- Work request -
Each line of the records below that holds "Profile" should be copied out.
--- Data section Enclosed Below ---
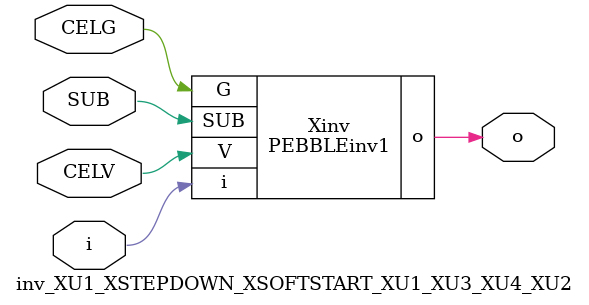
<source format=v>



module PEBBLEinv1 ( o, G, SUB, V, i );

  input V;
  input i;
  input G;
  output o;
  input SUB;
endmodule

//Celera Confidential Do Not Copy inv_XU1_XSTEPDOWN_XSOFTSTART_XU1_XU3_XU4_XU2
//Celera Confidential Symbol Generator
//5V Inverter
module inv_XU1_XSTEPDOWN_XSOFTSTART_XU1_XU3_XU4_XU2 (CELV,CELG,i,o,SUB);
input CELV;
input CELG;
input i;
input SUB;
output o;

//Celera Confidential Do Not Copy inv
PEBBLEinv1 Xinv(
.V (CELV),
.i (i),
.o (o),
.SUB (SUB),
.G (CELG)
);
//,diesize,PEBBLEinv1

//Celera Confidential Do Not Copy Module End
//Celera Schematic Generator
endmodule

</source>
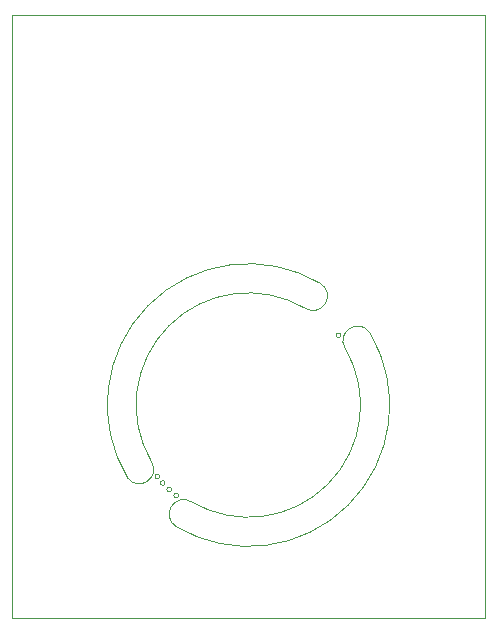
<source format=gm1>
%TF.GenerationSoftware,KiCad,Pcbnew,(6.0.0)*%
%TF.CreationDate,2022-12-06T17:03:37-05:00*%
%TF.ProjectId,headstage-64s,68656164-7374-4616-9765-2d3634732e6b,B*%
%TF.SameCoordinates,Original*%
%TF.FileFunction,Profile,NP*%
%FSLAX46Y46*%
G04 Gerber Fmt 4.6, Leading zero omitted, Abs format (unit mm)*
G04 Created by KiCad (PCBNEW (6.0.0)) date 2022-12-06 17:03:37*
%MOMM*%
%LPD*%
G01*
G04 APERTURE LIST*
%TA.AperFunction,Profile*%
%ADD10C,0.050000*%
%TD*%
G04 APERTURE END LIST*
D10*
X118700000Y-71200000D02*
G75*
G03*
X117400000Y-73300000I-671362J-1036776D01*
G01*
X143500000Y-81000000D02*
X103500000Y-81000000D01*
X103500000Y-81000000D02*
X103500000Y-30000000D01*
X103500000Y-30000000D02*
X143500000Y-30000000D01*
X143500000Y-30000000D02*
X143500000Y-81000000D01*
X117400000Y-73300000D02*
G75*
G03*
X133800000Y-56900000I6101805J10298195D01*
G01*
X128300000Y-54800001D02*
G75*
G03*
X129600000Y-52700000I671342J1036789D01*
G01*
X117600000Y-70650000D02*
G75*
G03*
X117600000Y-70650000I-200000J0D01*
G01*
X129600000Y-52700000D02*
G75*
G03*
X113300000Y-69200000I-6091861J-10283192D01*
G01*
X118700001Y-71199998D02*
G75*
G03*
X131699998Y-58200000I4799999J8199998D01*
G01*
X133799999Y-56900001D02*
G75*
G03*
X131699999Y-58200000I-1047912J-653372D01*
G01*
X116000000Y-69050000D02*
G75*
G03*
X116000000Y-69050000I-200000J0D01*
G01*
X113300001Y-69199999D02*
G75*
G03*
X115300000Y-67800001I958196J759718D01*
G01*
X117000000Y-70150000D02*
G75*
G03*
X117000000Y-70150000I-200000J0D01*
G01*
X116450000Y-69600000D02*
G75*
G03*
X116450000Y-69600000I-200000J0D01*
G01*
X131340000Y-57100000D02*
G75*
G03*
X131340000Y-57100000I-200000J0D01*
G01*
X128300001Y-54800000D02*
G75*
G03*
X115300000Y-67800001I-4800001J-8200000D01*
G01*
M02*

</source>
--- End of Enclosed Data section ---
- Task answer -
%TF.FileFunction,Profile,NP*%
%TA.AperFunction,Profile*%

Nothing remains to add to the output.